Pernyataan Amnesti ini dirilis dua hari setelah setidaknya 51 orang tewas, sebagian besar dari mereka adalah pendukung Muhammad Mursi dalam bentrokan di luar markas pasukan elite Garda Republik di Kairo.
"Meski militer Mesir mengklaim para pengunjuk rasa terlebih dahulu menyerang dalam bentrokan hari Senin itu, dan tak ada perempuan atau anak-anak yang terluka, bukti-bukti yang dikumpulkan Amensti Internasional menunjukkan gambaran yang jauh berbeda," kata Direktur Regional Amnesti Internasional, Hassiba Hadj Sahraoui.
"Bahkan, jika sejumlah pengunjuk rasa menggunakan kekerasan, respons yang ditunjukkan militer sangat tidak proporsional yang menyebabkan hilangnya nyawa dan luka di antara pengunjuk rasa," tambah Saharaoui.

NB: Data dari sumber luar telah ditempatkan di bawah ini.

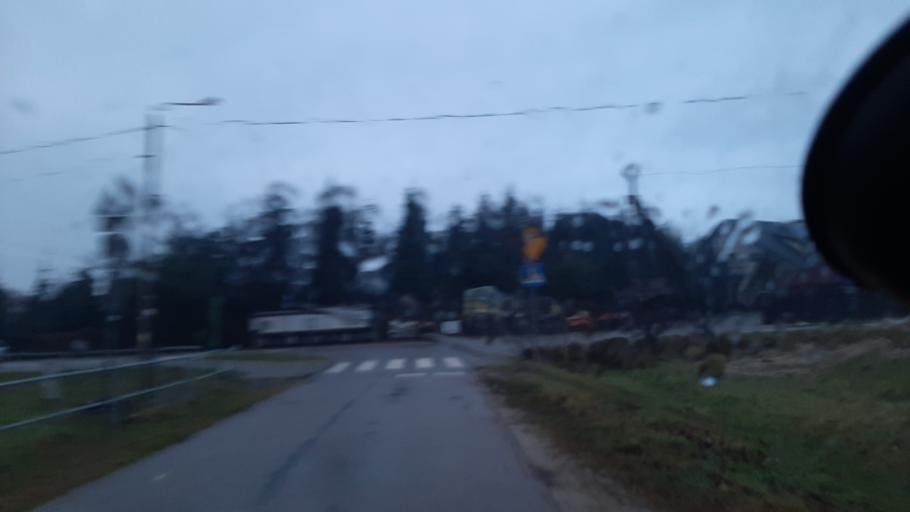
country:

Amnesti menambahkan, para aktivisnya mengunjungi kamar mayat, rumah-rumah sakit, dan lokasi kekerasan di Kairo dan Alexandria. Mereka juga mengumpulkan kesaksian dari para pengunjuk rasa yang terluka dan kerabat korban tewas.
"Semua itu mengarahkan kepada penggunaan senjata mematikan secara tidak tepat oleh aparat keamanan," Saharaoui menegaskan.
"Sebagian besar korban tewas dan luka tertembak di bagian kepala dan tubuh bagian atas dengan peluru tajam," lanjut Saharaoui.
Amnesti menambahkan, jika militer Mesir tidak mengendalikan dan melarang penggunaan senjata mematikan, kehancuran sudah di depan mata.
Amnesti melanjutkan, setidaknya 88 orang tewas, termasuk tiga aparat keamanan, dalam rangkaian kekerasan politik yang terjadi sejak akhir pekan lalu di Mesir. Sementara itu, tak kurang dari 1.500 orang terluka dalam kerusuhan di seluruh penjuru Mesir.